Não se constrói novas penitenciárias no Paraná há mais de 10 anos. As últimas unidades foram levantadas na gestão Roberto Requião. Em maio, o governo paranaense divulgou que deve inaugurar até o fim deste ano três novas penitenciárias, duas em Piraquara e outra em Campo Mourão, abrindo cerca de 1,1 mil novas vagas no sistema prisional.

“A ampliação da PEP [Penitenciária Estadual de Piraquara] 2 se arrasta e dificilmente termina até dezembro. Mas concluir só a obra não basta. Precisa mobiliar e ter funcionários. O Estado não atende nem as unidades atuais, que precisam ser socorridas por entidades, como o Conselho da Comunidade, para ter colchões, cobertores e uniformes para os presos, e monitores para vigilância e recursos para pequenos reparos”, diz Isabel Mendes.
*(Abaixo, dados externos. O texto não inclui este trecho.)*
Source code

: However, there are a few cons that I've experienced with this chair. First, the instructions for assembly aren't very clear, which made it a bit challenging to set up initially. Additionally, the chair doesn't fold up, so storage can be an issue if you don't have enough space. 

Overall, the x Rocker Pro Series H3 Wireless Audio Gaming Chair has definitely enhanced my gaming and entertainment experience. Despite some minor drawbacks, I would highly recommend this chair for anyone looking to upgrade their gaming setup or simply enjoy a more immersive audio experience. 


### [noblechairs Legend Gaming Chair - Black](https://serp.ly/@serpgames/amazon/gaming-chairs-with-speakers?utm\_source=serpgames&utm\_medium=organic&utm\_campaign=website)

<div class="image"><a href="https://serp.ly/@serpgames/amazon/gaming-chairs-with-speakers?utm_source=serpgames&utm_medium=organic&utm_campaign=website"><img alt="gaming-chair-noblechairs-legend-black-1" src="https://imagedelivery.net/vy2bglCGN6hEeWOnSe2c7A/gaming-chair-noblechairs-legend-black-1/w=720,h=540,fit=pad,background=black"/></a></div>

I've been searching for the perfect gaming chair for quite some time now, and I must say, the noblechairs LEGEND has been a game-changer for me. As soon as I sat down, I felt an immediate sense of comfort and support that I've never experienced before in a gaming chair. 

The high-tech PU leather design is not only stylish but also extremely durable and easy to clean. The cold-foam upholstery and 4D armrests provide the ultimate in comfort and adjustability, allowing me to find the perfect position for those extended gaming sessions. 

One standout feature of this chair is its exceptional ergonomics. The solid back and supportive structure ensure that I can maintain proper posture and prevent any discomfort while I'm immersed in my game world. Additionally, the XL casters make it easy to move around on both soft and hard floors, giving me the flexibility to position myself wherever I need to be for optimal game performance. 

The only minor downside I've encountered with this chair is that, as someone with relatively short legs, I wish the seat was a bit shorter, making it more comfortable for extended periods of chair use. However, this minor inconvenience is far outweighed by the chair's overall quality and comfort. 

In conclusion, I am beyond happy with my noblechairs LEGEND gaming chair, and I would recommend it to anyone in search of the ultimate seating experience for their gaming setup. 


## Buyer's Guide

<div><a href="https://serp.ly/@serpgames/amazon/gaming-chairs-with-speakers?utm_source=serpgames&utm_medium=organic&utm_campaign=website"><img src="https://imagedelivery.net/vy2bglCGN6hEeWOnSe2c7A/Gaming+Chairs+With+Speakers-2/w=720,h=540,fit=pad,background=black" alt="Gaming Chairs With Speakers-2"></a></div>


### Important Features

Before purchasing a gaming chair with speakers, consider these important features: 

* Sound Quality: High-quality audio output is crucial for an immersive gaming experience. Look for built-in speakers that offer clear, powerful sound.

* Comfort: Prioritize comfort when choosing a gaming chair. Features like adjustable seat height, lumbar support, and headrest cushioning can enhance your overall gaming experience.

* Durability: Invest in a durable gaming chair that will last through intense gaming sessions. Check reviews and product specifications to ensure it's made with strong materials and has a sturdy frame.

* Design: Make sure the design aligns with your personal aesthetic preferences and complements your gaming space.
O Estado não faz concurso público para agentes penitenciários desde 2008. De lá pra cá muitos servidores se aposentaram ou se afastaram da função. “Hoje, as unidades estão com o corpo de agentes defasado, ainda mais que ao assumir a gestão de 37 carceragens no ano passado, o Depen retirou funcionários de várias unidades para colocar nas cadeias sob sua jurisdição”, afirma a presidente do Conselho da Comunidade da RMC.

8.º DP fica sem carcereiro no fim de semana

O 8.º Distrito Policial – Central de Flagrantes, em Curitiba, vem enfrentando, além da superlotação na carceragem, a falta de agentes para vigiar os presos. A informação de que não havia carcereiros foi recebida pelo Conselho da Comunidade da Comarca da Região Metropolitana de Curitiba – Órgão da Execução Penal no fim de semana. “É preocupante essa situação. No começo de maio, a delegacia já havia enfrentado duas tentativas de rebelião por causa do excesso de presos na carceragem. A falta de pessoal para cuidar dos presos coloca em risco a delegacia e os próprios detentos”, afirma Isabel Kugler Mendes, presidente do Conselho.

A cadeia tem capacidade para 15 presos, mas no começo de maio chegou a abrigar 98 detentos. Quando esteve vistoriando a DP, a presidente do Conselho da Comunidade da RMC recebeu relatos de muitos detidos na carceragem estavam há semanas aguardando para passar por uma audiência de custódia. Outros continuavam presos no local por não terem dinheiro para arcar com as fianças estabelecidas pela Justiça. Era o caso de Alisson Augusto da Silva, que está há mais de 30 dias na carceragem. O juiz estipulou uma fiança de R$ 500, mas Alisson alegou que não tem condições financeiras para pagar o valor. Outro na mesma situação era Maicon Alves dos Santos, morador de rua, que estava há cerca de 40 dias no DP. A Justiça estipulou uma fiança no valor de 2 salários mínimos.

“Casos como esses contribuem para o sistema e as carceragens virarem verdadeiras panelas de pressão prontas para explodir”, diz Isabel Mendes.

Interdição

Na semana passada, o juiz Guilherme de Paula já havia determinado a interdição da carceragem do 8º DP – Central de Flagrantes, proibindo novos encarceramentos de presos em flagrantes ou provisórios até que fossem atendidos os requisitos da Lei de Execuções Penais. A medida também foi estendido para o setor B da Delegacia de Furtos e Roubos de Veículos, na Vila Isabel.

Rebelião

Na madrugada do dia 7 de maio, os presos arrancaram canos de água, o que provocou alagamento da cela da delegacia. Colchões, mantimentos e roupas molharam. O local estava com 84 presos no momento da revolta. Por causa da superlotação, os detentos precisam fazer rodízio para dormir. Um grupo dorme 4 horas e depois dá espaço para outro. Na superlotada carceragem, há relatos de detidos com tuberculose, hepatite, com costela quebrada, com problemas urinários, conjuntivite, piolho e até carrapato.